Free Libraries

Thomas Hobbes's Grave

The political philosophy course left me with a love of Thomas Hobbes and an interest in the late seventeenth and early eighteenth centuries (which were also a major part of the course on the rise of scientific Europe). I read Leviathan last summer, since then On the Citizen, Human Nature and De Corpore Politico, and Behemoth is currently being carried around to read occasionally (including a trip to Hardwick Hall the other weekend). I'm saving Hobbes and Bramhall on Liberty and Necessity for a rainy day.

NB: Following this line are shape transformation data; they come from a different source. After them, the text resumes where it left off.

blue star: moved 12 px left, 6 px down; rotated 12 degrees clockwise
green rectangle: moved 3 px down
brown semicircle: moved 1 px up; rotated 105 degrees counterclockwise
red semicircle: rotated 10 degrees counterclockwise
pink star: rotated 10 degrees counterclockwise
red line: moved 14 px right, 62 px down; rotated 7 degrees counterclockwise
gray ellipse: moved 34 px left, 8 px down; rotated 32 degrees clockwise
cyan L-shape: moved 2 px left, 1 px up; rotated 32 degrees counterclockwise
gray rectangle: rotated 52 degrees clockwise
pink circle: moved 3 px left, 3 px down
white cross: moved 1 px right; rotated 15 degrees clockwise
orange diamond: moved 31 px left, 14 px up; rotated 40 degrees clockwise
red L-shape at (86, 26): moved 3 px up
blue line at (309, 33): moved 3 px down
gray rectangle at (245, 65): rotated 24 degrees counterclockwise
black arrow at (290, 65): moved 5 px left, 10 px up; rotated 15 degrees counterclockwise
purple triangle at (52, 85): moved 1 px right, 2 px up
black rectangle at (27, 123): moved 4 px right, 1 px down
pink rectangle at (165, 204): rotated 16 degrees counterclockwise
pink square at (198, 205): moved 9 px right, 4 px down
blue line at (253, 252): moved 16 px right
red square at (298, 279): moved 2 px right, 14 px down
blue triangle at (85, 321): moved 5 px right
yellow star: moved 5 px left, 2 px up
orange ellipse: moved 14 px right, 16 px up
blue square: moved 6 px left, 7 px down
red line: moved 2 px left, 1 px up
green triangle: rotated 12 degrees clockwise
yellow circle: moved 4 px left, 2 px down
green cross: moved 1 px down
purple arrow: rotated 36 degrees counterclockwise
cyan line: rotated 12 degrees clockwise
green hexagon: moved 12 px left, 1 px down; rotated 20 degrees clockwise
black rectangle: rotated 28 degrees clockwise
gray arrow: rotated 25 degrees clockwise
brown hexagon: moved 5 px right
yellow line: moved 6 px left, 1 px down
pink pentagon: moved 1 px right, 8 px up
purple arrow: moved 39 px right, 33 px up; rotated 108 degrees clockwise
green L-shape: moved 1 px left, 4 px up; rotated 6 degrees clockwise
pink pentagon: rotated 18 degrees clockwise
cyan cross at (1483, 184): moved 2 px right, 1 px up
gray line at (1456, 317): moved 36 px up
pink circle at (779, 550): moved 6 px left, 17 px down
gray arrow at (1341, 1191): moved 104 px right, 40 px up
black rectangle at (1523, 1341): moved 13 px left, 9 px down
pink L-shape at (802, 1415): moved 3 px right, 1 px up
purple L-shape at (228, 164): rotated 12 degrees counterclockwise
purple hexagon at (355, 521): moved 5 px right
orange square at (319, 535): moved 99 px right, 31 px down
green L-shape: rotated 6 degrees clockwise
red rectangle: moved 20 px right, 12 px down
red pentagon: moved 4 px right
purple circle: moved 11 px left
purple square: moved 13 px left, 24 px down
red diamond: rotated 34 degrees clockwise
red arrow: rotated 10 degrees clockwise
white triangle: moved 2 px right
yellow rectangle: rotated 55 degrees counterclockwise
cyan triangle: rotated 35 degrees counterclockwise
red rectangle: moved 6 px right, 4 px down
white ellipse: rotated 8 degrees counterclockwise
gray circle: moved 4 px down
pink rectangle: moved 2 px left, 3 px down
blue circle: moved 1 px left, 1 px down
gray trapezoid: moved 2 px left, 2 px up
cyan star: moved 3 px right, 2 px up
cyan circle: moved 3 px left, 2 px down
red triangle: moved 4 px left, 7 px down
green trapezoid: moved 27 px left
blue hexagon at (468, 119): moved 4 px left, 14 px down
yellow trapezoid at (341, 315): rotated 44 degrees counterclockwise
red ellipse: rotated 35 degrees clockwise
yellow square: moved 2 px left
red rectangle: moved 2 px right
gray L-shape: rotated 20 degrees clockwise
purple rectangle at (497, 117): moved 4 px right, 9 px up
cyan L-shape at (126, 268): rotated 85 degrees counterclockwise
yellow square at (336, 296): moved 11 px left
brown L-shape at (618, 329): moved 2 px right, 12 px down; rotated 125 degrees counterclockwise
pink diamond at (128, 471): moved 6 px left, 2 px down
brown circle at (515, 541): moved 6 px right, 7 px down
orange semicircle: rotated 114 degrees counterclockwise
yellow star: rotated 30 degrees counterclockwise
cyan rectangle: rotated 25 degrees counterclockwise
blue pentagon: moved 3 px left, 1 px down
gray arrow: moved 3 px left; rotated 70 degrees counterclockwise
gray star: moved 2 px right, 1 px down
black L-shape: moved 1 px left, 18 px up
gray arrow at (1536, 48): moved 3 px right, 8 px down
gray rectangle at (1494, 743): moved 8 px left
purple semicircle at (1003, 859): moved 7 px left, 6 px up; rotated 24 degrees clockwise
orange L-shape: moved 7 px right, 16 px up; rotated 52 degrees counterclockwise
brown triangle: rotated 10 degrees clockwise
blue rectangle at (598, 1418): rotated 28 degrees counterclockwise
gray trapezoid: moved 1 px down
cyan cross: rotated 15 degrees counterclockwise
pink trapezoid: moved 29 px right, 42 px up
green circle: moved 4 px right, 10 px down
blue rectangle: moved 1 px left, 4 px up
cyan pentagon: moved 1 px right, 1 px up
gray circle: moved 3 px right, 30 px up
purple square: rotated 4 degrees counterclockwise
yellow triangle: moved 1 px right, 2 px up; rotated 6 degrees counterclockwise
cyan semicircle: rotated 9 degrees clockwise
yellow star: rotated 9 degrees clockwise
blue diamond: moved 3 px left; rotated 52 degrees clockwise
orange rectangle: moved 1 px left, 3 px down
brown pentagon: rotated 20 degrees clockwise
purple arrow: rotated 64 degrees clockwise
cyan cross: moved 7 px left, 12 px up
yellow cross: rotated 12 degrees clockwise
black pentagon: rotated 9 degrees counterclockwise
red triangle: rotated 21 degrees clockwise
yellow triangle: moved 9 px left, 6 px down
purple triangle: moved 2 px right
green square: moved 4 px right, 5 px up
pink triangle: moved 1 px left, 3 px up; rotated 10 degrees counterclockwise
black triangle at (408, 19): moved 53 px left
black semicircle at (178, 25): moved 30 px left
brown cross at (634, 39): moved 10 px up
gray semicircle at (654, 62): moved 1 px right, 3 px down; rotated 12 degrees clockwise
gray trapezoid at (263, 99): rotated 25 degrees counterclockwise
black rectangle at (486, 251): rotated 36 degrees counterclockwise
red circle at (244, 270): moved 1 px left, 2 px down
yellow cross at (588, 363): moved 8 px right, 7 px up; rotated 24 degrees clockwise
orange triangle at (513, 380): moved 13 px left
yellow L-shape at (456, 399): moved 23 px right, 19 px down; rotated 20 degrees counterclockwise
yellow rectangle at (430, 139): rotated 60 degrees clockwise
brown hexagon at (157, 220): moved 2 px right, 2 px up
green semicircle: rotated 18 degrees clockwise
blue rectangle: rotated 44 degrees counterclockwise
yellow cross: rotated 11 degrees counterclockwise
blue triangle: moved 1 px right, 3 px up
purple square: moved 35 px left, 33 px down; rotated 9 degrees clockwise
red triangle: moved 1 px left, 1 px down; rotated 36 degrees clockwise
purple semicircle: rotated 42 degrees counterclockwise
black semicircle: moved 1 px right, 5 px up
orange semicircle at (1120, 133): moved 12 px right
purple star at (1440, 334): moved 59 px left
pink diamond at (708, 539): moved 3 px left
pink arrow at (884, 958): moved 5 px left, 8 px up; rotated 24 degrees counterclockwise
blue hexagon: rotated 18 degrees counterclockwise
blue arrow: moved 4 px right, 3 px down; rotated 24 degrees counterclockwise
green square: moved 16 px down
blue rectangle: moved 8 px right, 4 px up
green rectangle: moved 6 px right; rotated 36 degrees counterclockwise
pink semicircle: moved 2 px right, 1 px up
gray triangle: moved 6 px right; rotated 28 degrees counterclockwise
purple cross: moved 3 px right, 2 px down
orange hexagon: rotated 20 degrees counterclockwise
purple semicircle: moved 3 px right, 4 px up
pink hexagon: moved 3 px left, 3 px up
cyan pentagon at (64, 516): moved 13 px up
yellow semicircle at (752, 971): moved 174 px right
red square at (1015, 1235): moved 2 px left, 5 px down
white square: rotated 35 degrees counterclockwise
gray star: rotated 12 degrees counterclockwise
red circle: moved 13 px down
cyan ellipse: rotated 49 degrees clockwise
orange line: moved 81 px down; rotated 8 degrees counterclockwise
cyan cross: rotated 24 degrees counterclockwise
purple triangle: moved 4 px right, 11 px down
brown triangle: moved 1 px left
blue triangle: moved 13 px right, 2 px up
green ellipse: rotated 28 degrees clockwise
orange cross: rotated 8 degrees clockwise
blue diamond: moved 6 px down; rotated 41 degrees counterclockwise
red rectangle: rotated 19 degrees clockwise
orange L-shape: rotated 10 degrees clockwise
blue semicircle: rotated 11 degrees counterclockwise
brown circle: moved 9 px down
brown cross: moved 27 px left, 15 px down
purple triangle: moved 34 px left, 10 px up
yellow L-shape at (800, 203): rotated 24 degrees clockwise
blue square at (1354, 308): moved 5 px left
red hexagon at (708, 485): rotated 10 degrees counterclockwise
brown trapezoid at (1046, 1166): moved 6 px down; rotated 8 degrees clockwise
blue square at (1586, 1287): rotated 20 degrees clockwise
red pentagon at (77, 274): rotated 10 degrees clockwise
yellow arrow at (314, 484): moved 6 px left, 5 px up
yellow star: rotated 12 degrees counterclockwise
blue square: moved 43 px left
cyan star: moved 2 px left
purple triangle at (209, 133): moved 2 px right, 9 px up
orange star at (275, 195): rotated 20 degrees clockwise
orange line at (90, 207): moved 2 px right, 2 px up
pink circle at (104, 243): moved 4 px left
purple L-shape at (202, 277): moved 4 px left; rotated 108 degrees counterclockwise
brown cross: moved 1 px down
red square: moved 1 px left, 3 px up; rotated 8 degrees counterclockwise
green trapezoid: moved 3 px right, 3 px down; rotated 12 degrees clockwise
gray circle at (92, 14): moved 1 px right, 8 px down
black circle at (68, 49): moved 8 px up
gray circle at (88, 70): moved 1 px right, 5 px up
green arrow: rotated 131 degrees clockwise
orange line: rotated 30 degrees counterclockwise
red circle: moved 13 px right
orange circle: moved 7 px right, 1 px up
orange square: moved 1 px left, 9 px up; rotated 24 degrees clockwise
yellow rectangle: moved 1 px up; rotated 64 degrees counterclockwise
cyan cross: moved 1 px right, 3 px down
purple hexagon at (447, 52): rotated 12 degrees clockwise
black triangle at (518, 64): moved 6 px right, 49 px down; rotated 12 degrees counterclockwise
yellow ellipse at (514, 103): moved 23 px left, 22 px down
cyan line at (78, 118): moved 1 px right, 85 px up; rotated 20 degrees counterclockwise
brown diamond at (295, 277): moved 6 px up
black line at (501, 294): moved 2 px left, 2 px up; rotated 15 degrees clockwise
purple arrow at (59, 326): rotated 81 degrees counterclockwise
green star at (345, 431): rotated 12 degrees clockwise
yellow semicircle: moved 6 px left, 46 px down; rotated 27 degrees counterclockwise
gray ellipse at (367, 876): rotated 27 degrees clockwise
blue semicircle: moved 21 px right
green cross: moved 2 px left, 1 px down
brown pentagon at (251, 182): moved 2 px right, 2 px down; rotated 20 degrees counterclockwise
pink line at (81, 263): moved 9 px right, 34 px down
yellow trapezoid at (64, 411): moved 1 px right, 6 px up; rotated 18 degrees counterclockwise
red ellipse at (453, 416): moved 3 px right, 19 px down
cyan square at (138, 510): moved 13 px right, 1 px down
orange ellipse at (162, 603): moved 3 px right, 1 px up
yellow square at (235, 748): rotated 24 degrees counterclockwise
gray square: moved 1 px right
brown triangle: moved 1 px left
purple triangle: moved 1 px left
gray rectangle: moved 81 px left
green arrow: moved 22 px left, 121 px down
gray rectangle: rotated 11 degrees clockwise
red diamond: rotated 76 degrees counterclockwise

Jonathan Israel's Radical Enlightenment is currently keeping me busy, bought after reading Matthew Stewart's The Courtier and the Heretic (which also led me to buy Spinoza's Theological-Political Treatise, edited by Israel and currently sitting on the large pile of books I haven't yet read).

That's a lot of money - upwards of a hundred quid, even before you add in Noel Malcolm's Aspects of Hobbes or the Cambridge Companion to Hobbes's Leviathan. I don't mind that - I can afford it, and I like to have proper books. I occasionally read things on my PDA or iPod Touch, but it isn't a comfortable or convenient way of reading for me.

But increasingly, some of the more unusual writings of this era are available online. Leviathan is the only text by Hobbes available from Project Gutenberg, but the other day I stumbled across the Online Library of Liberty. This has many of Hobbes's works, scanned in from a mid-nineteenth-century edition, including some which I've never seen mentioned before, let alone in print. And that's a drop in the ocean - there's a vast catalogue of good-quality HTML and PDF versions of all sorts of famous works and obscurities. The Liberty Fund is fundamentally about promoting conservative individualist libertarianism, but there's no partiality in the selection of libertarian authors - Shaw is there, Shelley, Hazlitt and Marx (to pick a few names from the nineteenth century).

Nigel Warburton recently tweeted a link to Jonathan F Bennett's collection of Early Modern Texts, annotated and edited versions of some of the major works of the period. I'm not keen (I find his style of annotation obtrusive), but if the OU's discussion forums are any indication, many students would find them helpful when struggling with unfamiliar styles of prose.

And finally, the Christian Classics Ethereal Library, no sign of Hobbes or Spinoza but they do have Samuel Clarke's criticism of both (mentioned in Israel).

Back from the dead, again.

Not quite as large a dead stretch as the gap from 2001 to 2007, but I haven't updated this in a year. Perhaps because I spent late 2007 and most of 2008 studying a couple of general humanities courses where the emphasis was more on history than philosophy - A207 (From Enlightenment to Romanticism 1780-1830), and AS208 (The Rise of Scientific Europe 1500-1800). I'm now doing AA308 (Thought and Experience: Themes in the Philosophy of Mind), the final module for a BA in Humanities with Philosophy. I'm not finding it hugely inspiring (it's not an area of philosophy I find interesting), but it's the only OU philosophy course I haven't done yet.